Saved data entries:
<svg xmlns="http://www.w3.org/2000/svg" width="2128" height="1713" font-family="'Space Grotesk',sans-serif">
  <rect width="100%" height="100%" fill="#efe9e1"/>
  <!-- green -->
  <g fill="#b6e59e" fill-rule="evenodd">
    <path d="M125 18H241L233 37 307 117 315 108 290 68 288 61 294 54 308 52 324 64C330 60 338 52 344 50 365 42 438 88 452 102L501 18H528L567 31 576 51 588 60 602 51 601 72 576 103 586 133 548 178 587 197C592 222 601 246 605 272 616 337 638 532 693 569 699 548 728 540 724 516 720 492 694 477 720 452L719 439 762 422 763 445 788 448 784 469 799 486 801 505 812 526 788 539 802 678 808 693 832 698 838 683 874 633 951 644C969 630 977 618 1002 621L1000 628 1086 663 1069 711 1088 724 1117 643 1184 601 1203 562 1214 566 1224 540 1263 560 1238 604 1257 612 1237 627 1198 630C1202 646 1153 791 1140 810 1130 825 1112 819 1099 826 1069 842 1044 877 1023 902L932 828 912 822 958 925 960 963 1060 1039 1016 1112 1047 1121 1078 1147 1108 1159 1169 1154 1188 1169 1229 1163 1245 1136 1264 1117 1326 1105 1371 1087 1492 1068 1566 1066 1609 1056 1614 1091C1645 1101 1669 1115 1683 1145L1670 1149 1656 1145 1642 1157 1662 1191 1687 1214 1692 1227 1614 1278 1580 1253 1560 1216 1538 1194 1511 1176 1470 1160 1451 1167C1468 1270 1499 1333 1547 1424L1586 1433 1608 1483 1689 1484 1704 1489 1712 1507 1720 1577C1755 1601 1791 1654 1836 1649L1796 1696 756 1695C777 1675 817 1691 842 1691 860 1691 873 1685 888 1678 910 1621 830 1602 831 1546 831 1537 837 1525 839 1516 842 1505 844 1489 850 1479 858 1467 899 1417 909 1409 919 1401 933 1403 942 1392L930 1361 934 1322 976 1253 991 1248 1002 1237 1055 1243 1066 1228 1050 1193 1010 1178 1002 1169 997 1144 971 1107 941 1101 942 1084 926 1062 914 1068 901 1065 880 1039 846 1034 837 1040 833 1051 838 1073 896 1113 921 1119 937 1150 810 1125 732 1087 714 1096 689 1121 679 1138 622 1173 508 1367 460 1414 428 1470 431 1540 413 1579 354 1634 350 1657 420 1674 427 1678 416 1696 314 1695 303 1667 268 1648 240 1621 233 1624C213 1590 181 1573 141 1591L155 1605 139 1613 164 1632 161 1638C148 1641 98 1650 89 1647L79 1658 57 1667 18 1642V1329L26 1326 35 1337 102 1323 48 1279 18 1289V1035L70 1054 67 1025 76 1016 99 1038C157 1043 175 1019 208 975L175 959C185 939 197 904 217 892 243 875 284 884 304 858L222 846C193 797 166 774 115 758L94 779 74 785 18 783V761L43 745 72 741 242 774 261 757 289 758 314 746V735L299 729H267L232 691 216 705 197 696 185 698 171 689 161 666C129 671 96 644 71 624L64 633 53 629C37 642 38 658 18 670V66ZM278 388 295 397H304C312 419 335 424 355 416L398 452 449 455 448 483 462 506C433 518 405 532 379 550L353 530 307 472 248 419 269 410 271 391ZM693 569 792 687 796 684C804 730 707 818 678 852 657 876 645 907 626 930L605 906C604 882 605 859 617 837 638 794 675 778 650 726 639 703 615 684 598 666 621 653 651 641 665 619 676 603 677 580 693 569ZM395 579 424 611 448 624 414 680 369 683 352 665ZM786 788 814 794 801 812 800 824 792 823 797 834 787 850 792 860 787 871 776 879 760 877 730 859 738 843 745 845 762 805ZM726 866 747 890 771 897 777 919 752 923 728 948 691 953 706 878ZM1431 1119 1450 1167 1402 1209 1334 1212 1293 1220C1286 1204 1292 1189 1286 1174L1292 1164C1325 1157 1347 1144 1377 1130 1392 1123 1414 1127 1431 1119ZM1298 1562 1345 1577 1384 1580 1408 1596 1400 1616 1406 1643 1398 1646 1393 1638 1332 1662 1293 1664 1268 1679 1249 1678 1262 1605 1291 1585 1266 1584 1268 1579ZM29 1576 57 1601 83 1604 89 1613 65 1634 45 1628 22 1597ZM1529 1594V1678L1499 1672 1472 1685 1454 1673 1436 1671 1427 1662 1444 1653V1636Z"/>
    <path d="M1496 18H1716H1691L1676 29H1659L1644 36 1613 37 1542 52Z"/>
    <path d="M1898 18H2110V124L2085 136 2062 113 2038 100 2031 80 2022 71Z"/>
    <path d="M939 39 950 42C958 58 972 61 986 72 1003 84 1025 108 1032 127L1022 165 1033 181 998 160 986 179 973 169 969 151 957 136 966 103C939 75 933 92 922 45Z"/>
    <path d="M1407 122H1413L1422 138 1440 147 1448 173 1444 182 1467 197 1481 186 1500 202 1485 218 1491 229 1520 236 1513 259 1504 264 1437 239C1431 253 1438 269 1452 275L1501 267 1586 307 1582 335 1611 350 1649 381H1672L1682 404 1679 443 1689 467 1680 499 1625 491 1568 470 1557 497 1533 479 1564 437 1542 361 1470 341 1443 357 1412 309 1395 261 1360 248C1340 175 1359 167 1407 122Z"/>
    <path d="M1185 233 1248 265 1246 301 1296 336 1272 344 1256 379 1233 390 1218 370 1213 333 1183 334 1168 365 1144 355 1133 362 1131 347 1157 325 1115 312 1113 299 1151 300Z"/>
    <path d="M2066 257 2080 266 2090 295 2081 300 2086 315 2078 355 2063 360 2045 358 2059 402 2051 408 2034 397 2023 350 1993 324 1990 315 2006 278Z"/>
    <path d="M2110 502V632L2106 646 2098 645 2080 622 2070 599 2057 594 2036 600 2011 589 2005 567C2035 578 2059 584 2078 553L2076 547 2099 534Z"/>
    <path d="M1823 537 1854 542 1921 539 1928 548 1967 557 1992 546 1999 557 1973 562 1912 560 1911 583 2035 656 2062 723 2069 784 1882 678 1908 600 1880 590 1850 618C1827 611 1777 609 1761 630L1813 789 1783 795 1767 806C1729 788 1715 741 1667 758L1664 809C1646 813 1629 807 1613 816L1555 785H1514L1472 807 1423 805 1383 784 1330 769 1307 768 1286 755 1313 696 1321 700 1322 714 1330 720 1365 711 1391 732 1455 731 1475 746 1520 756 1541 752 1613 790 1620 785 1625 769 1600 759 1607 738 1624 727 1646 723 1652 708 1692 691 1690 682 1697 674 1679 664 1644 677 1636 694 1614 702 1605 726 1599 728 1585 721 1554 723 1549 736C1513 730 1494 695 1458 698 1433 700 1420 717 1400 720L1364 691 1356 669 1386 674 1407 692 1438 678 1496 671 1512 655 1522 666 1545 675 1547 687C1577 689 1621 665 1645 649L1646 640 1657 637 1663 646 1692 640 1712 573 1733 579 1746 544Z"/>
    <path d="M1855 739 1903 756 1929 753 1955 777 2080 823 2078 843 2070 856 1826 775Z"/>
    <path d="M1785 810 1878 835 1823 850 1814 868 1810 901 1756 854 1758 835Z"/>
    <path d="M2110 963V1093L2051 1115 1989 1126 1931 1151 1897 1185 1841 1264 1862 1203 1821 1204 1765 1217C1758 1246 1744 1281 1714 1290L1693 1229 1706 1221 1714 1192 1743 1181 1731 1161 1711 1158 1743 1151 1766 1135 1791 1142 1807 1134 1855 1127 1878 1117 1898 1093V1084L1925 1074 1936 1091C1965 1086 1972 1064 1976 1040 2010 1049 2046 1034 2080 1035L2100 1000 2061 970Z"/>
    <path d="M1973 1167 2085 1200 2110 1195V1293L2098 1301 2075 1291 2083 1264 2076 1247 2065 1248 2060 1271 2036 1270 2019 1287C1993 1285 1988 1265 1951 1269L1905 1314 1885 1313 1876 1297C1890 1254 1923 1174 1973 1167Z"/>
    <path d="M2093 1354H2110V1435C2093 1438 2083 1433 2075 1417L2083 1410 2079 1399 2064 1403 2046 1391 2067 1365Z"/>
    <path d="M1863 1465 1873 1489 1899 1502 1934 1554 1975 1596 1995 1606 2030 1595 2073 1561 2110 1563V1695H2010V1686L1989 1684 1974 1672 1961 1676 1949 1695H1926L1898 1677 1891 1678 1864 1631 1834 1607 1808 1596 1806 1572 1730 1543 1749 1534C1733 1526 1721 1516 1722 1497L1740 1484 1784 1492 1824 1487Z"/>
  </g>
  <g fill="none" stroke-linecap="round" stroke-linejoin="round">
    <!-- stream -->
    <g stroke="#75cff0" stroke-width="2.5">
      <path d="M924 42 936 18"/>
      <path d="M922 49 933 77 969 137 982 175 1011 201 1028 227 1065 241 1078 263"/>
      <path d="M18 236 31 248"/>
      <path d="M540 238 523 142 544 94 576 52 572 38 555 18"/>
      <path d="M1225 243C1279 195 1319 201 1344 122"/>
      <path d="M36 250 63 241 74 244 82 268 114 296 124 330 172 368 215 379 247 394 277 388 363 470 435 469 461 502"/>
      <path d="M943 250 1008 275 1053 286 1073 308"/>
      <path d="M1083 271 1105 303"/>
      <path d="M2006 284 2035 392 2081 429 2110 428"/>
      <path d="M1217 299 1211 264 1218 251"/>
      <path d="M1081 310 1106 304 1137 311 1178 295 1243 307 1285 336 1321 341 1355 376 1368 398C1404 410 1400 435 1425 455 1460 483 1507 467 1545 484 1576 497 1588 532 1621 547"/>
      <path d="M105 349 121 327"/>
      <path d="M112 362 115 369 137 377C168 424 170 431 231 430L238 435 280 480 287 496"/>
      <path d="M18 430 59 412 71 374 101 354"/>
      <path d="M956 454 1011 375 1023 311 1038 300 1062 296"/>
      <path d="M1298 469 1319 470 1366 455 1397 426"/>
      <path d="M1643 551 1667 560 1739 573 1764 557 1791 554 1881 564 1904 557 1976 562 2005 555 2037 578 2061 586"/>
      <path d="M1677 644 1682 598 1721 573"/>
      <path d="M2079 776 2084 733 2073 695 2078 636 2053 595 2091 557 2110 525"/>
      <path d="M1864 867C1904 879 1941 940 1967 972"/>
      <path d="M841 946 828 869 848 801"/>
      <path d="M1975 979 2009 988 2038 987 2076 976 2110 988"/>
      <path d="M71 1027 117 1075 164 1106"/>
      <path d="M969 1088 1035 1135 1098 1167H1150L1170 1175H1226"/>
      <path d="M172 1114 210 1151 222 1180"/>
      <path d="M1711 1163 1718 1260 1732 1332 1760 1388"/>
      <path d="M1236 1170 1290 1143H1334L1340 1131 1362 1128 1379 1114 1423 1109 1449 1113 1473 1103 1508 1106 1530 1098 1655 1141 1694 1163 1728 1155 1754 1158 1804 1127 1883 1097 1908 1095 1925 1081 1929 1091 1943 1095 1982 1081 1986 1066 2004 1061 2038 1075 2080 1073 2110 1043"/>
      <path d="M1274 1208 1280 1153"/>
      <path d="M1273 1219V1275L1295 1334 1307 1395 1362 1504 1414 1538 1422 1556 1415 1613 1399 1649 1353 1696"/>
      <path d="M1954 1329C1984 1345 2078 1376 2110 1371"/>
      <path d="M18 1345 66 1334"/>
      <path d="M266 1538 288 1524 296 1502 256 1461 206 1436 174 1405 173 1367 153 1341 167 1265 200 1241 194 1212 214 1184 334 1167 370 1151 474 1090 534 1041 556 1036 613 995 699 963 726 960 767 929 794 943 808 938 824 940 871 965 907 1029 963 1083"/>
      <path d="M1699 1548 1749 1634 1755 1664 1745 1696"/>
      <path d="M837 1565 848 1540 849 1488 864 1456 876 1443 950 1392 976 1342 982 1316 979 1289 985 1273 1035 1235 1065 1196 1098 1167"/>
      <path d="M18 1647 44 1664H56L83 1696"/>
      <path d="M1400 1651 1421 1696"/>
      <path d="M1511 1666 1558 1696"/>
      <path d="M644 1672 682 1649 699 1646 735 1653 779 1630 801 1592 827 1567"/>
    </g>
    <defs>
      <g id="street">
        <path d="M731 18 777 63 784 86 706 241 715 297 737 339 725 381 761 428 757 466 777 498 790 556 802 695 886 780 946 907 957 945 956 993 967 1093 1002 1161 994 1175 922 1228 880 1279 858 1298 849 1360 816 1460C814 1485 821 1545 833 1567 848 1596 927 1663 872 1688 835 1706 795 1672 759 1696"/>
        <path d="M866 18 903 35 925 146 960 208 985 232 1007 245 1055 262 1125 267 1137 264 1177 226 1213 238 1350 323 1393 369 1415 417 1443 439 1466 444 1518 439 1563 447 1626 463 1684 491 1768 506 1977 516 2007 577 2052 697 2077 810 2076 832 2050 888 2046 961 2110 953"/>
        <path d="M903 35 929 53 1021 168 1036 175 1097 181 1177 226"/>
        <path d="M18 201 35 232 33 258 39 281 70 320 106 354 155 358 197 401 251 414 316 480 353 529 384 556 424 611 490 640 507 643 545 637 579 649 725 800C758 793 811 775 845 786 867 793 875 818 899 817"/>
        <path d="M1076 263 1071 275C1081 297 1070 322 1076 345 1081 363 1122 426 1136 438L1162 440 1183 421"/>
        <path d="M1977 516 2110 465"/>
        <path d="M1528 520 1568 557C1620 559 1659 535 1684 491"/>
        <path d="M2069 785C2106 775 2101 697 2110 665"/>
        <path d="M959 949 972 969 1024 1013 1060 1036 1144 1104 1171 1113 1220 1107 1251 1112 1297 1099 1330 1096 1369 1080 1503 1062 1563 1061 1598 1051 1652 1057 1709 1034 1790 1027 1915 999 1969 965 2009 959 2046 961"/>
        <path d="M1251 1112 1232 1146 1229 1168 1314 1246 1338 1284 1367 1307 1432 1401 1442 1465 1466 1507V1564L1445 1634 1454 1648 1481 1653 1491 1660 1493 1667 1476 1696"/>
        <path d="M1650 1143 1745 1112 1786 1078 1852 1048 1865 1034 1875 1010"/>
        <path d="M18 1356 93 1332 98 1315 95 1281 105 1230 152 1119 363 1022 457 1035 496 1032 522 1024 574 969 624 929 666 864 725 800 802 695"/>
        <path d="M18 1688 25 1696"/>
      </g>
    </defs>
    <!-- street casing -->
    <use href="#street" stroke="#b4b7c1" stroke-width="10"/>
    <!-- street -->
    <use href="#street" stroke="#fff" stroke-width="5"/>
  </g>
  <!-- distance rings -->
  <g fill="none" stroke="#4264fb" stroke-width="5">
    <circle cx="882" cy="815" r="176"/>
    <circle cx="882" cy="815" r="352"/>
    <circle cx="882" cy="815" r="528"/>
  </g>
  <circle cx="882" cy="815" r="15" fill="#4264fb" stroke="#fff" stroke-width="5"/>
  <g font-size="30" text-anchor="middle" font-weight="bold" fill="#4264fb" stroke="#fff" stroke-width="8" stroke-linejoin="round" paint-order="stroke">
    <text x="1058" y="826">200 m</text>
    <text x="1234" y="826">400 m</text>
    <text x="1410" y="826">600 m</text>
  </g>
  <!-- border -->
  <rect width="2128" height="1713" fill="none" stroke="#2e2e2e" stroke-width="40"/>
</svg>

**Work instruction:** Look above for the line that contains "1465 1873 1489". Starting there, transcribe every line exactly until you have copied the line that contains "644 1682 598".

**Task answer:**
    <path d="M1863 1465 1873 1489 1899 1502 1934 1554 1975 1596 1995 1606 2030 1595 2073 1561 2110 1563V1695H2010V1686L1989 1684 1974 1672 1961 1676 1949 1695H1926L1898 1677 1891 1678 1864 1631 1834 1607 1808 1596 1806 1572 1730 1543 1749 1534C1733 1526 1721 1516 1722 1497L1740 1484 1784 1492 1824 1487Z"/>
  </g>
  <g fill="none" stroke-linecap="round" stroke-linejoin="round">
    <!-- stream -->
    <g stroke="#75cff0" stroke-width="2.5">
      <path d="M924 42 936 18"/>
      <path d="M922 49 933 77 969 137 982 175 1011 201 1028 227 1065 241 1078 263"/>
      <path d="M18 236 31 248"/>
      <path d="M540 238 523 142 544 94 576 52 572 38 555 18"/>
      <path d="M1225 243C1279 195 1319 201 1344 122"/>
      <path d="M36 250 63 241 74 244 82 268 114 296 124 330 172 368 215 379 247 394 277 388 363 470 435 469 461 502"/>
      <path d="M943 250 1008 275 1053 286 1073 308"/>
      <path d="M1083 271 1105 303"/>
      <path d="M2006 284 2035 392 2081 429 2110 428"/>
      <path d="M1217 299 1211 264 1218 251"/>
      <path d="M1081 310 1106 304 1137 311 1178 295 1243 307 1285 336 1321 341 1355 376 1368 398C1404 410 1400 435 1425 455 1460 483 1507 467 1545 484 1576 497 1588 532 1621 547"/>
      <path d="M105 349 121 327"/>
      <path d="M112 362 115 369 137 377C168 424 170 431 231 430L238 435 280 480 287 496"/>
      <path d="M18 430 59 412 71 374 101 354"/>
      <path d="M956 454 1011 375 1023 311 1038 300 1062 296"/>
      <path d="M1298 469 1319 470 1366 455 1397 426"/>
      <path d="M1643 551 1667 560 1739 573 1764 557 1791 554 1881 564 1904 557 1976 562 2005 555 2037 578 2061 586"/>
      <path d="M1677 644 1682 598 1721 573"/>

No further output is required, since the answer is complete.